Non siamo gli ultimi raccoglie interventi diversi usciti a suo tempo su "L'Atelier du Roman", rivista trimestrale parigina che da quindici anni lavora intorno a una nozione di letteratura che cerca di sottrarsi al dominio dell'attualità, alla mercificazione del "prodotto", alla schiavitù del brand che rincorre il guadagno come l'ultimo jeans C.K.

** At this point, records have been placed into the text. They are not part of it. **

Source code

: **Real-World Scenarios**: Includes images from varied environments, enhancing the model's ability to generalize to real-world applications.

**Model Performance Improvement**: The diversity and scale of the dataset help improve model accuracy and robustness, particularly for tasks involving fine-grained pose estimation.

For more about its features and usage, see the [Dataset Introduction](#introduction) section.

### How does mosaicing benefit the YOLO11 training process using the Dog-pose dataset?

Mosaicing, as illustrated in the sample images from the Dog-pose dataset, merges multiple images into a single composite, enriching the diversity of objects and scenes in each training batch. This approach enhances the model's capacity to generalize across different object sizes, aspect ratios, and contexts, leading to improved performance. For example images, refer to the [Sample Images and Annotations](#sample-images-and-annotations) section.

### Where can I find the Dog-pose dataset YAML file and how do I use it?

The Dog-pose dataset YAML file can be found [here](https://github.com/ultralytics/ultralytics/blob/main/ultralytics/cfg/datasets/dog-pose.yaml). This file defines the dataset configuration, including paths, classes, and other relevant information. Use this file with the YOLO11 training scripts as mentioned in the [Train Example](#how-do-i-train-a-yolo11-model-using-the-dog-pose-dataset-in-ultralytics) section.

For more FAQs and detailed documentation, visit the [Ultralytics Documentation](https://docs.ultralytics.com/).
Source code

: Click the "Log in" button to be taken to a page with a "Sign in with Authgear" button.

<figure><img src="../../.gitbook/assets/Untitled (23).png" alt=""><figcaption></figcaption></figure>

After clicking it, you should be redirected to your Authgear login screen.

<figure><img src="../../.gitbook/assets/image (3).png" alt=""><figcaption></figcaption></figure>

Il nemico dichiarato è l'ideologia del presente, quella che schiaccia anche la letteratura (industriale) in una penosa rincorsa all'attualità coi suoi sbrindellati corollari: l'informazione, la velocità, la Giovinezza come mito soffocante che non distingue fra gli infanti e i cinquantenni, e sul versante espressivo la "facilità pop", la rinuncia a uno specifico letterario e la rincorsa all'audiovisivo, il postmodern che assomiglia a un postmortem – e ancora, il bambinismo del politicamente corretto, la spettacolarizzazione senza conoscenza di un Ammaniti, la mitologia del plot, il dolorismo furbo di una Mazzantini.

Il romanzo nella concezione di Rizzante costruisce una lingua, una modalità del sapere che della memoria è fondazione perché non è niente di meno che il mondo così come ci è stato consegnato – e sollecitazione del futuro possibile, segnatamente nella forma dell'ascolto. Epperò questa è l'epoca del romanzo-puttana: il romanzo in sé, a prescindere da quello che (e da come lo) dice si qualifica come un certo genere di prodotto in sé, una merce seduttiva che non si nega a nessuno perché depotenziata del suo specifico: l'estetico "democraticamente" ridotto a cosmesi. Dal paradigma arte-conoscenza-memoria a quello più comodo spettacolo-informazione–consumo. Così la letteratura odierna, mentre si recitano insinceri riti come quello del giorno della memoria, contribuisce a celebrarne il suo dissolvimento. Al posto della lettura, l'incontro con l'autore – possibilmente al festival, l'evento mondano da collezionare come l'elenco dei viaggi. Un romanzo insomma non si nega più a nessuno. Lo storico Giovanni De Luna vede una spia dell'incapacità degli ex comunisti di fare storia, di serbare memoria di qualcuna almeno delle loro ragioni, nel fatto che i primi due segretari del Pd ne abbiano scritto uno anche loro. Non aggiunge considerazioni sul loro valore, e nemmeno io, per un cristiano soprassalto di pietà, ma invito i lettori a gustarsi il décor che incastona il sonnolento Veltroni quando lo intervistano a casa sua: dietro al divano, una funerea, levigata sfilza di Meridiani che s'indovinano ancora nuovi, forse intonsi e incellophanati: chic ma non troppo (sono finiti in edicola, al prezzo di un tascabile); abbastanza comme il faut e molto pd.

Nell'epoca di Baricco e Ligabue, Rizzante ha il coraggio di riparlare di gerarchia. Richiama Jean Clair e il "coefficiente d'attrito" dell'arte. Spostato il principio dalla materia al tempo storico ne viene che più un'opera appartiene al suo tempo, ovvero non è in grado di superare le resistenze del momento in cui è prodotta, più il suo valore è infimo. La proposizione, ridotta a slogan, può sembrare eccessiva ed è vero che non sempre lo sforzo teorico-analitico di Rizzante è adeguato alle tesi che avanza, ma è il male minore, non è la teoria ciò che lo interessa maggiormente. Preferisce dialogare con i libri, e non è poco, in un momento in cui da più parti si parla esplicitamente di fine della critica.

Com'è della vocazione originaria dell'editore Effigie, il libro è ricco di fotografie, che ai margini della pagina costituiscono una rubricazione visiva inconsueta - un omaggio agli scrittori di cui si parla.